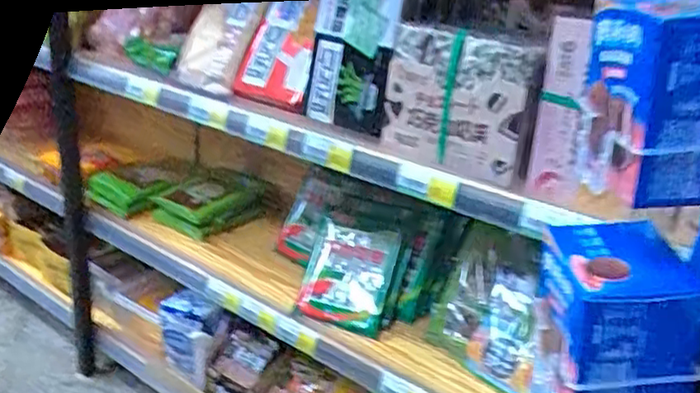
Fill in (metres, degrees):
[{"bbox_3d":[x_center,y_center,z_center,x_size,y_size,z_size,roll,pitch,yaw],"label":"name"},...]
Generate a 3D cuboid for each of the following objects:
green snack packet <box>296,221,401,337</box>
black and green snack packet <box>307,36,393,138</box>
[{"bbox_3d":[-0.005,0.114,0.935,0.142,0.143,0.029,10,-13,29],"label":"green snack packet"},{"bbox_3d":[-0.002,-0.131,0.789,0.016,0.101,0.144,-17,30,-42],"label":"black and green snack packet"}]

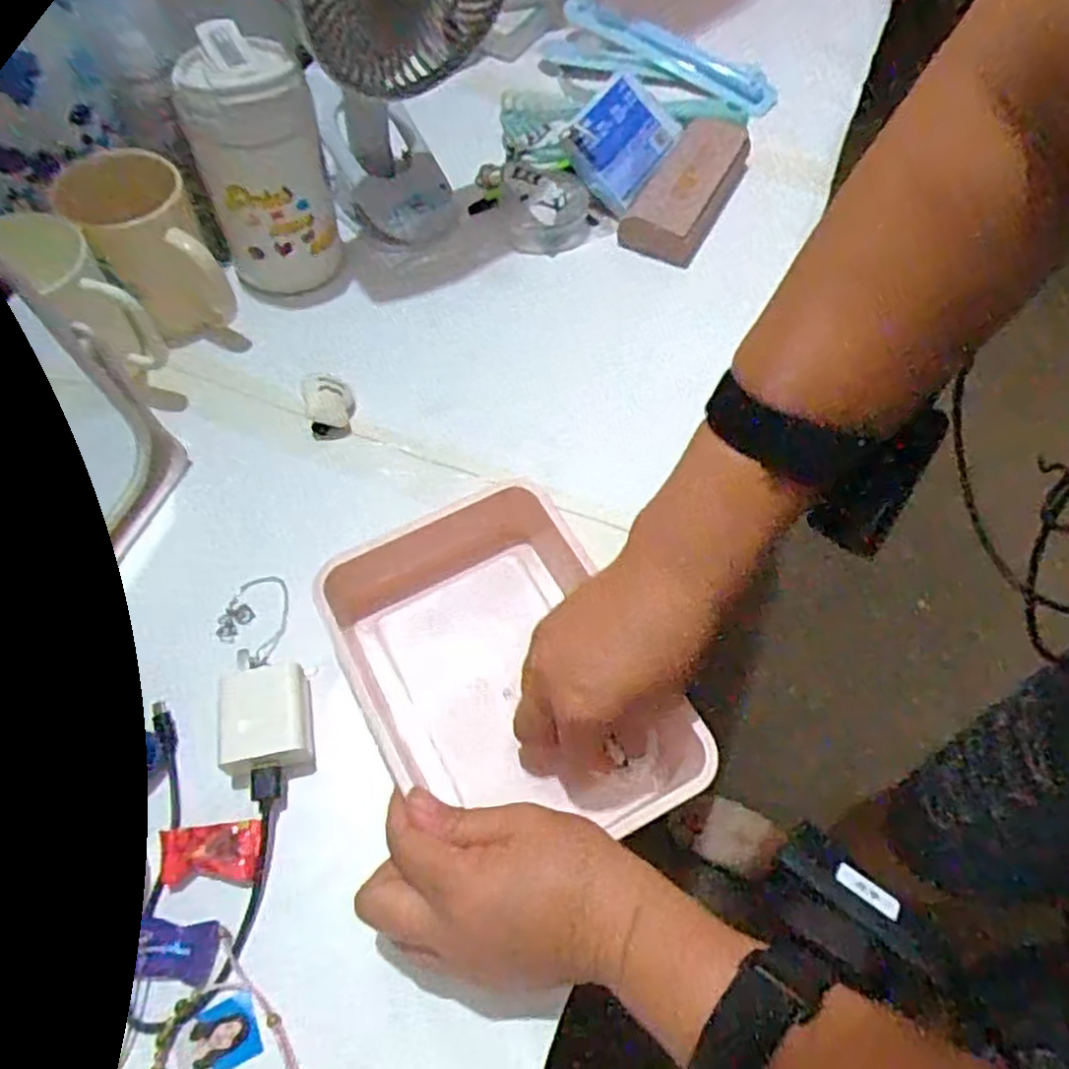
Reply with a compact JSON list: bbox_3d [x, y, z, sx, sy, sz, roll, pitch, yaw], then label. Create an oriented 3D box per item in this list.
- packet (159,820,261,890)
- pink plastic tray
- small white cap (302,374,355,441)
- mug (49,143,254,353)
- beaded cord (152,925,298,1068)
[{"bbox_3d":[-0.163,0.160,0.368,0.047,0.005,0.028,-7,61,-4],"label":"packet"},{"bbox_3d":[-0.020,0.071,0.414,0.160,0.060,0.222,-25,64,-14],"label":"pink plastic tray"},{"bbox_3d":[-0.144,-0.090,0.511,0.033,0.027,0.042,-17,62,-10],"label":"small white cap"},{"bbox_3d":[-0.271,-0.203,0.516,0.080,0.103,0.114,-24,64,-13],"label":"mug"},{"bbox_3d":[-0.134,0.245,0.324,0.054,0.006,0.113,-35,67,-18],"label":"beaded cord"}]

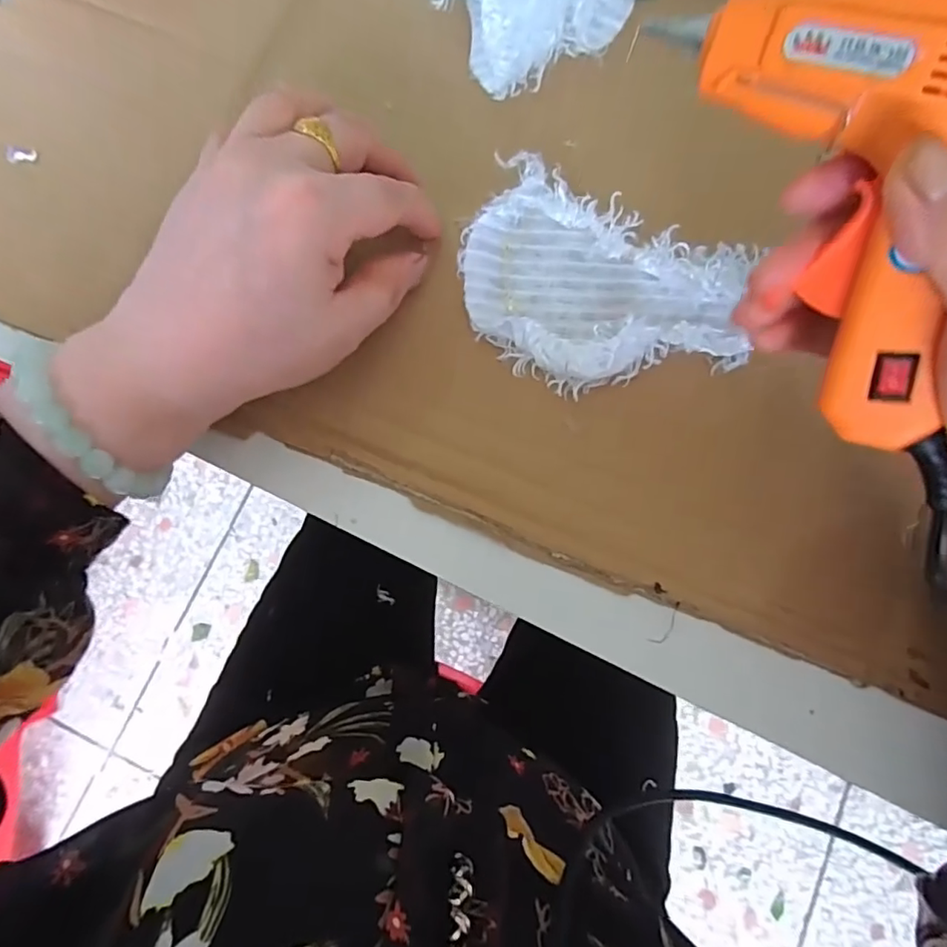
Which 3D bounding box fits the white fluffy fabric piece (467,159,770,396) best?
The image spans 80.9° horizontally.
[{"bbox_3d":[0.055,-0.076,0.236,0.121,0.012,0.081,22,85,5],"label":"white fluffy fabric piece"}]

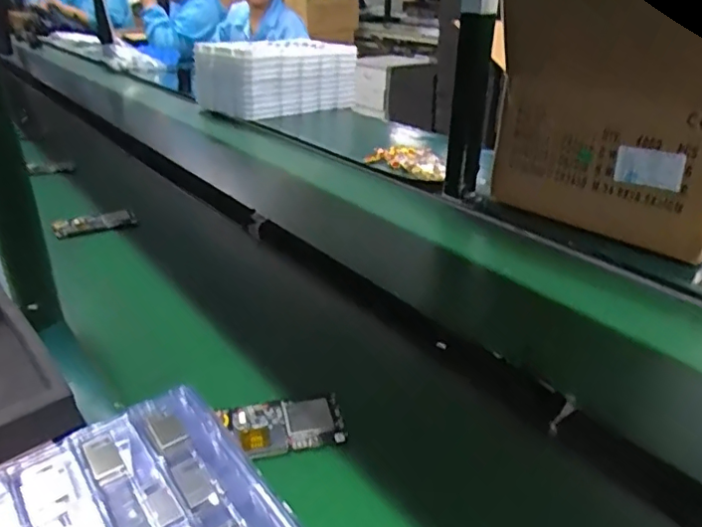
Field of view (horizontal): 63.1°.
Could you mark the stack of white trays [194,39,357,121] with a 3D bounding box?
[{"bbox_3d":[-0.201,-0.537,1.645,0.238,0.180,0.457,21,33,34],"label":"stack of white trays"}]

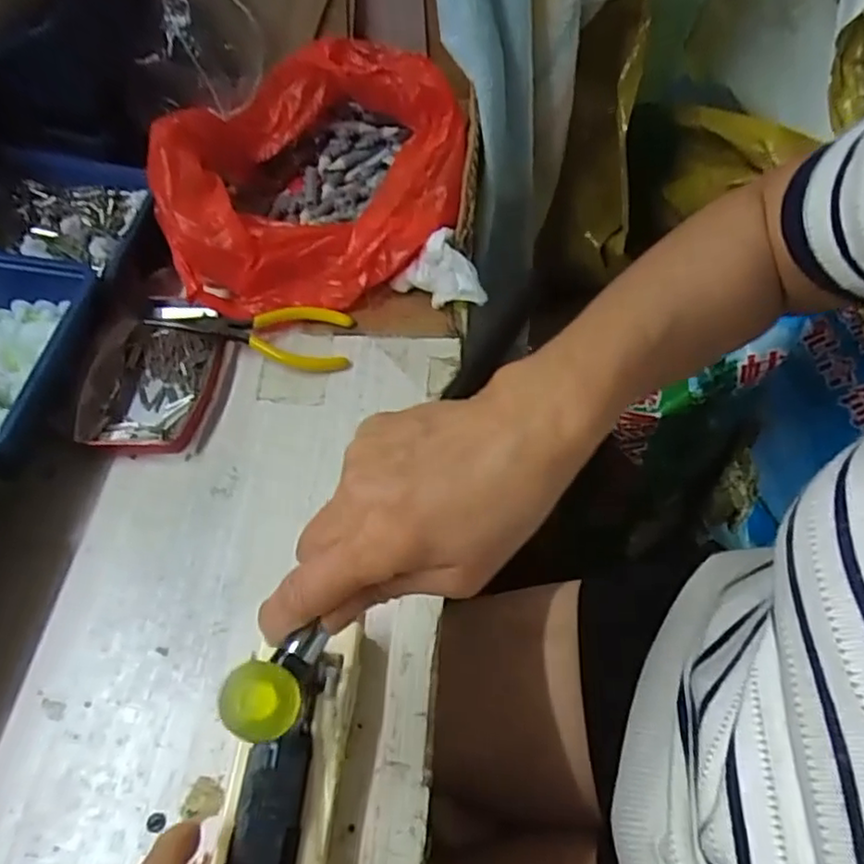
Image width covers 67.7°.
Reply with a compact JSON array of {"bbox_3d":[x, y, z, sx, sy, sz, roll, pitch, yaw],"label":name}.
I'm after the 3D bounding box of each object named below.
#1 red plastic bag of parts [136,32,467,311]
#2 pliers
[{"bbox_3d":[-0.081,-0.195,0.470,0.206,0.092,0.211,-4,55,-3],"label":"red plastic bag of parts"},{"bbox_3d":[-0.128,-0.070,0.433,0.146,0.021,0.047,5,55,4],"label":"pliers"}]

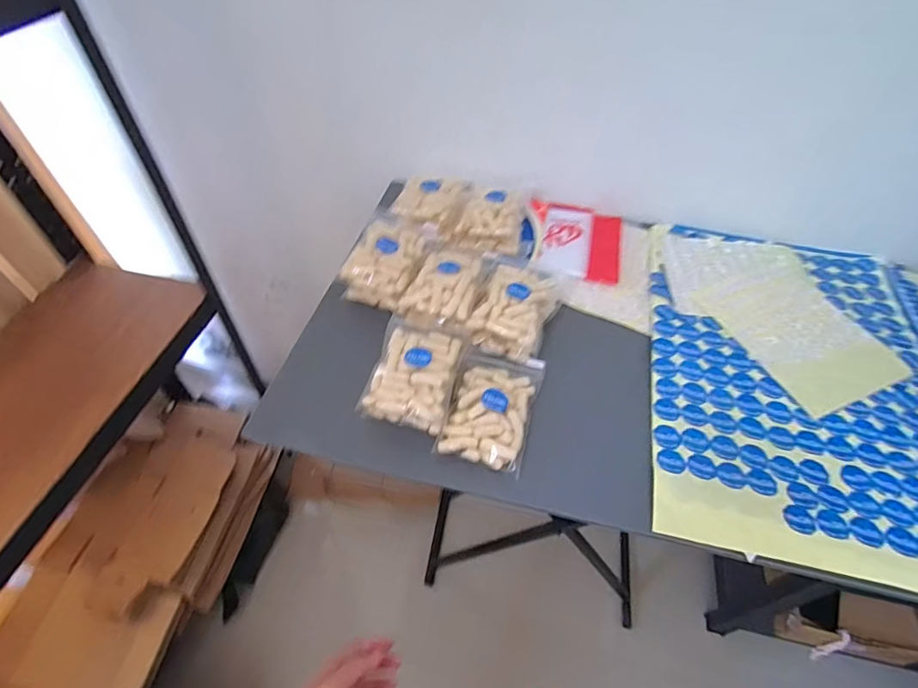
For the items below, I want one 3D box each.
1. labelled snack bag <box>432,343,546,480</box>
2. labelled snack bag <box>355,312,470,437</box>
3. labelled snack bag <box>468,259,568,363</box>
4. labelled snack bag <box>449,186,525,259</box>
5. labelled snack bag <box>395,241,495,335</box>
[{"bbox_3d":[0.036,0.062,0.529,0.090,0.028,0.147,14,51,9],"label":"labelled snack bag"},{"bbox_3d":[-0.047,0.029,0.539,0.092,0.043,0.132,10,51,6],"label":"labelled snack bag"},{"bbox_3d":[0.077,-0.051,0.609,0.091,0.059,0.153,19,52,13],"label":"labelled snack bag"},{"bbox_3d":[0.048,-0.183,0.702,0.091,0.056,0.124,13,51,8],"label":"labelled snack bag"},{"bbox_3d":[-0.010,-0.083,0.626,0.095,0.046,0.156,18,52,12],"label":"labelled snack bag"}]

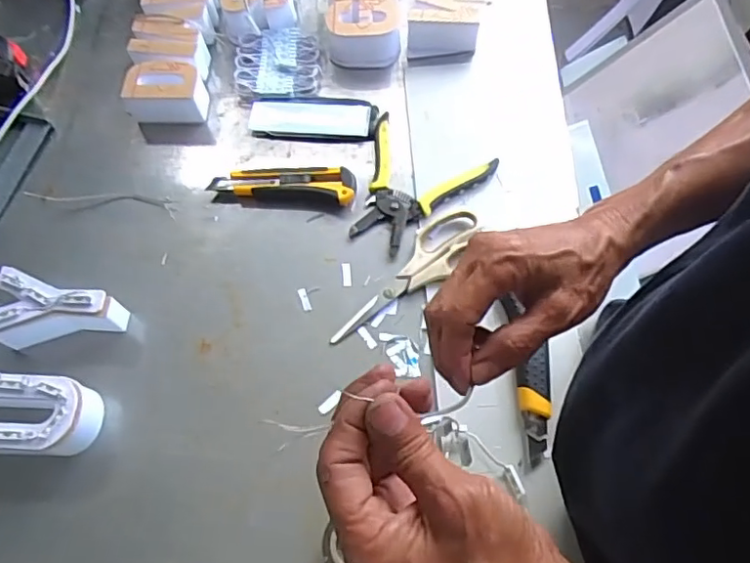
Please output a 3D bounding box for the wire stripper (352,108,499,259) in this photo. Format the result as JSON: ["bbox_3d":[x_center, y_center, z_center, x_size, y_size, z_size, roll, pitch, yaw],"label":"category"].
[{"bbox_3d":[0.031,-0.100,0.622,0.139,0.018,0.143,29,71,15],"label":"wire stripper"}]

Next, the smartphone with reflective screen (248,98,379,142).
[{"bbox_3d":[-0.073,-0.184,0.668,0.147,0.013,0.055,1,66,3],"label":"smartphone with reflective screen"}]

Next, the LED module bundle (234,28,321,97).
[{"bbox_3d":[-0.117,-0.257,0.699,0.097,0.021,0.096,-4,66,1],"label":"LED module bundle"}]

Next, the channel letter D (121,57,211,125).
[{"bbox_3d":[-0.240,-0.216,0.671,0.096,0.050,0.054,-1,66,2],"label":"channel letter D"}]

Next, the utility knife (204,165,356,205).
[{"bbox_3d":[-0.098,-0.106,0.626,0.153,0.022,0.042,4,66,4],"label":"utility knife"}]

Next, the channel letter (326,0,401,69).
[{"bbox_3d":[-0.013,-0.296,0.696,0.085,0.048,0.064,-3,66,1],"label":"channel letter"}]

* EXERCISE DIRECTIONS
Output must be limited to the lines beginning with the one that contains "Next, the channel letter D (121,57,211,125)." and ending with the last line of the entries, reproduced exactly.

* EXERCISE SOLUTION
Next, the channel letter D (121,57,211,125).
[{"bbox_3d":[-0.240,-0.216,0.671,0.096,0.050,0.054,-1,66,2],"label":"channel letter D"}]

Next, the utility knife (204,165,356,205).
[{"bbox_3d":[-0.098,-0.106,0.626,0.153,0.022,0.042,4,66,4],"label":"utility knife"}]

Next, the channel letter (326,0,401,69).
[{"bbox_3d":[-0.013,-0.296,0.696,0.085,0.048,0.064,-3,66,1],"label":"channel letter"}]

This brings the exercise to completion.